Avec la deuxième option, en ce qui concerne les sociétés à numéro, si le ministre des Finances respectait bel et bien l'engagement qu'il a pris lui aussi, nous découvririons qu'il y a d'autres conflits d'intérêts. Nous l'avons vu avec toute cette mascarade autour du projet de loi C-27. Nous l'avons vu quand nous avons proposé un vote aux libéraux. Tout le monde s'en souviendra; c'était il n'y a pas longtemps. Nous avons demandé deux choses très simples. Selon nous, le ministre des Finances aurait dû présenter des excuses pour ce désastre sur le plan de l'éthique dans lequel il s'est lui-même embourbé, et les échappatoires aux règles d'éthique à l'origine de cette situation devraient être éliminées.
Qu'ont fait les bons députés libéraux? Ils se sont levés l'un après l'autre et ils ont dit non. En général, d'après mon expérience, les Canadiens sont indulgents.
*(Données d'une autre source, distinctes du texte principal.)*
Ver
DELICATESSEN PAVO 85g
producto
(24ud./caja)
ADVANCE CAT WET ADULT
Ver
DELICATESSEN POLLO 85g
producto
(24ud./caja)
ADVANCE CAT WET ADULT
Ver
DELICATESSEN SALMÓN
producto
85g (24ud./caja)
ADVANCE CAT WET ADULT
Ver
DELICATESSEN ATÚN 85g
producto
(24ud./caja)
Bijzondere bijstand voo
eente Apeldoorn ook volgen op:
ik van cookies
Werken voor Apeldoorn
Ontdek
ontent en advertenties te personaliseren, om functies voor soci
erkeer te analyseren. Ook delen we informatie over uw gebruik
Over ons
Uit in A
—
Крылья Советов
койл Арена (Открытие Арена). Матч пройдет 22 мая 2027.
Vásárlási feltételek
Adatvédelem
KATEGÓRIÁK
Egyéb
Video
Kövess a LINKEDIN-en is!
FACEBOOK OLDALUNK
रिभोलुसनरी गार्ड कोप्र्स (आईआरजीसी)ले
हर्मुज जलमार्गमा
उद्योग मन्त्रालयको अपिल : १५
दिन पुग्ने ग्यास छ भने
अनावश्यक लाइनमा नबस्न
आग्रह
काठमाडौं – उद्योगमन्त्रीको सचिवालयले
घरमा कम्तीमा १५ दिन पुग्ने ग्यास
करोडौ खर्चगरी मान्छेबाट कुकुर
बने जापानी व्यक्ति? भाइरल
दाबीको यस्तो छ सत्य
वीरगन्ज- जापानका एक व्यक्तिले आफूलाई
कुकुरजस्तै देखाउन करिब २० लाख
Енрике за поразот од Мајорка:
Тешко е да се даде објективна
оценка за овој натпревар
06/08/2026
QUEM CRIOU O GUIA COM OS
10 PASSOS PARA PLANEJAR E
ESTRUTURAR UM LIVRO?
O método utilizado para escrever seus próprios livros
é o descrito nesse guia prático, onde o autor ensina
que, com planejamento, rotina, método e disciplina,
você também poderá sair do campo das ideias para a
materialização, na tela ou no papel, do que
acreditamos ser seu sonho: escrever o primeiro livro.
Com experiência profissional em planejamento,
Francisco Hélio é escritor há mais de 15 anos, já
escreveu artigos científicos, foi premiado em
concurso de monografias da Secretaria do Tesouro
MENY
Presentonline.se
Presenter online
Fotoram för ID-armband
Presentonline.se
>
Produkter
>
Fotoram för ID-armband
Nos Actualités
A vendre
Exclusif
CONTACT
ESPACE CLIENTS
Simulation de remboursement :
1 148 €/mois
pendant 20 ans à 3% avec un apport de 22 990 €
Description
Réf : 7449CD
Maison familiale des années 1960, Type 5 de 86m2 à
Si une personne se met les pieds dans les plats sans le vouloir et qu'elle dit « Je m'excuse, je ne voulais pas faire cela, voici ce que je vais faire pour remédier à la situation », je pense que la plupart des Canadiens respecteraient cette attitude. C'est une question d'intégrité, de la part de la personne ou du parti.
Ce que nous montre le parti, qu'il s'agisse de renseignements ou d'accès à l'information, et tout le reste, c'est qu'il ne croit pas à ses propres engagements.
Je sais que le député de Winnipeg-Nord sera tenté d'intervenir pour dire que le gouvernement actuel est merveilleux. Cependant, il doit se rappeler que les promesses qu'il a faites aux Canadiens, celles que le premier ministre a faites en donnant tant d'espoir et en faisant miroiter tant de changement, commencent à perdre de leur éclat. En effet, le temps passe, les promesses tombent dans l'oubli et l'argument le plus récent des libéraux est que leur gouvernement est meilleur que celui de Stephen Harper. Je me demande si ce discours aurait fonctionné pendant la campagne. En d'autres mots, le meilleur argument des libéraux est que « Stephen Harper a fait la même chose ».
Si, pour convaincre les électeurs libéraux, le premier ministre s'était levé pour dire qu'il s'engageait à faire plus ou moins ce que Stephen Harper avait fait, je ne suis pas certain que son parti serait au pouvoir aujourd'hui. C'est la réalité des campagnes électorales.
Aujourd'hui, et dans le cadre du projet de loi dont nous sommes saisis, notre travail est de nous assurer que les partis respectent leurs promesses. Les libéraux ont manqué une chance de bien faire les choses.